Some people meditate. Some people pray. Some people sit on the pot and ponder.
I grill.
And I don't just grill in the summer. I grill all year round. Shoot, I'd grill every day if I could. Because to me, the closest thing you come to sitting around the primal fire pondering the magic of fire and charred meat is the modern day gas grill.
It helps that grilling time is also a time I usually enjoy a glass of brandy as well. But it is part of the warming ritual, because I often grill on my deck at night when it is raining, snowing or just plain cold. I flip on the overhead electric heater, fire up the grill, line up the meat and sit back to reflect. Sometimes I'll tune in my starred music list from Spotify (which lately consists of some pretty haunting melodies done in a kind of fusion blue grass style).
It doesn't really matter what I'm grilling. Though I prefer slow cooking meats so I have more time to reflect. I don't use timers when I grill. I think the same body clock that wakes me up every morning without an alarm clock kicks in. So I automatically know when its time to turn the meat or shift it to get a nice diamond grill mark on it.
I'm not one of those purist freaks who turns their nose down at gas when they grill. I have no desire to deal with charcoal.
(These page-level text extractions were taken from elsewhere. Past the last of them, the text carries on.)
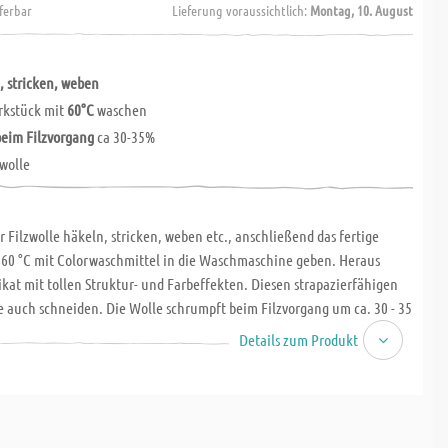
eferbar
Lieferung voraussichtlich:
Montag, 10. August
, stricken, weben
rkstück mit
60°C
waschen
beim Filzvorgang
ca 30-35%
wolle
r Filzwolle häkeln, stricken, weben etc., anschließend das fertige
 60 °C mit Colorwaschmittel in die Waschmaschine geben. Heraus
at mit tollen Struktur- und Farbeffekten. Diesen strapazierfähigen
e auch schneiden. Die Wolle schrumpft beim Filzvorgang um ca. 30 - 35
wolle, Lauflänge 50 m, Nadelstärke 8.
Details zum Produkt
A flame is a flame. And I'd rather have one that is pretty automatic than one I have to coax out of a brick with lighter fluid. It is the flame that my moth is drawn to, not the fuel.
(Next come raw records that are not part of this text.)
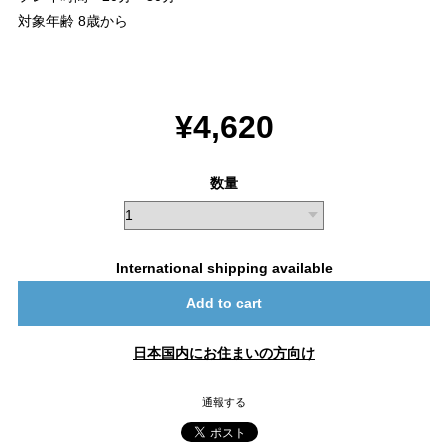
対象年齢 8歳から
¥4,620
数量
International shipping available
Add to cart
日本国内にお住まいの方向け
通報する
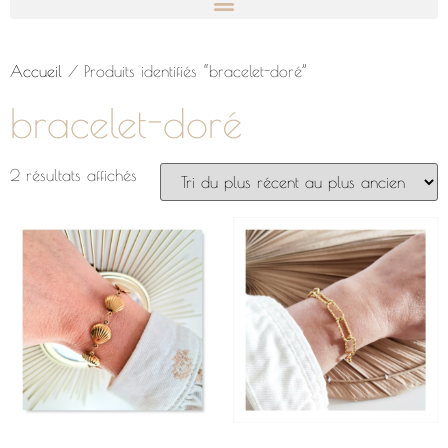
Accueil
/ Produits identifiés “bracelet-doré”
bracelet-doré
2 résultats affichés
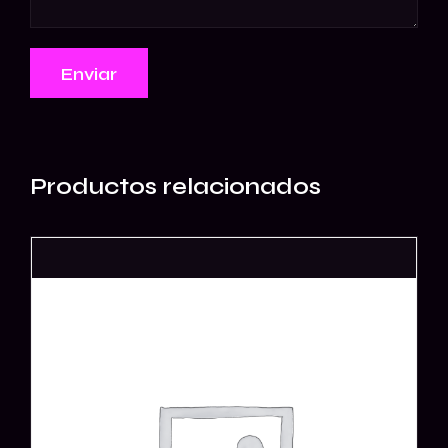
Productos relacionados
I usually get a bit melancholy when I grill. Not maudlin, mind you. Just pleasantly sad. Maybe it's the blue grass music. Or maybe it's brandy. Regardless, it's a time when the ghosts come out and the memories gather for a reunion. I reflect on many things when I grill. It is kind of a timeless time.
No one really taught me to grill. Oh, I remember watching my father pull out the barbecue and fire up charcoal to burn burgers or cheap steaks. But he didn't relish the act the way I do. He was just cooking meat. I am getting my cosmic grill on. I am one with the smoke and the sizzling fat. I embrace the blast of heat as I lift the lid and I merge with the marinade and the steam that rises as it drips into the flame.
But most of all I just sit and think as the meat evolves into a meal. My father never had that luxury. He only grilled in the summer as screaming kids ran around him throwing baseballs or splashing on the Slip and Slide. I get to sit on my deck year long and ponder as the water in the stream below our house trickles by and the cars on the adjacent street stream along.
Sometimes, on a rare clear night in the Pacific Northwest, I gaze at stars while I reflect on my life and my gas grill. I reflect on the programs I see on the History Channel while I work out and marvel that, despite all of our hopes to save the planet (and mankind), it will all be for naught a few hundred million years down the line when the sun super nova's and fries everything on the planet before imploding or exploding. That will be one major grilling event I unfortunately (or fortunately) won't be around for.
It puts everything into perspective. Life is like one big gas grill, and no matter how you plan things, the propane tank eventually runs out of gas (and too often when the stores are closed and you are just half way through grilling some chicken).
Just a thought.
3 comments:
I smell burning, in a good way.
what songs are you talking about?? sounds intriguing.
Cold, Cold Ground by Muddy Fork; Rattlin' Bones by Kasey Chambers & Shane Nicholson; Coal War by Joshua James; Ain't No Grave by Johnny Cash; Central and Union by Sara Watkins; Satan Your Kingdom Must Come Down by Robert Plant; I had me a girl by the Civil Wars and So Far from your Weapon by The Dead Weather. Much of it is from the series Hell on Wheels soundtrack.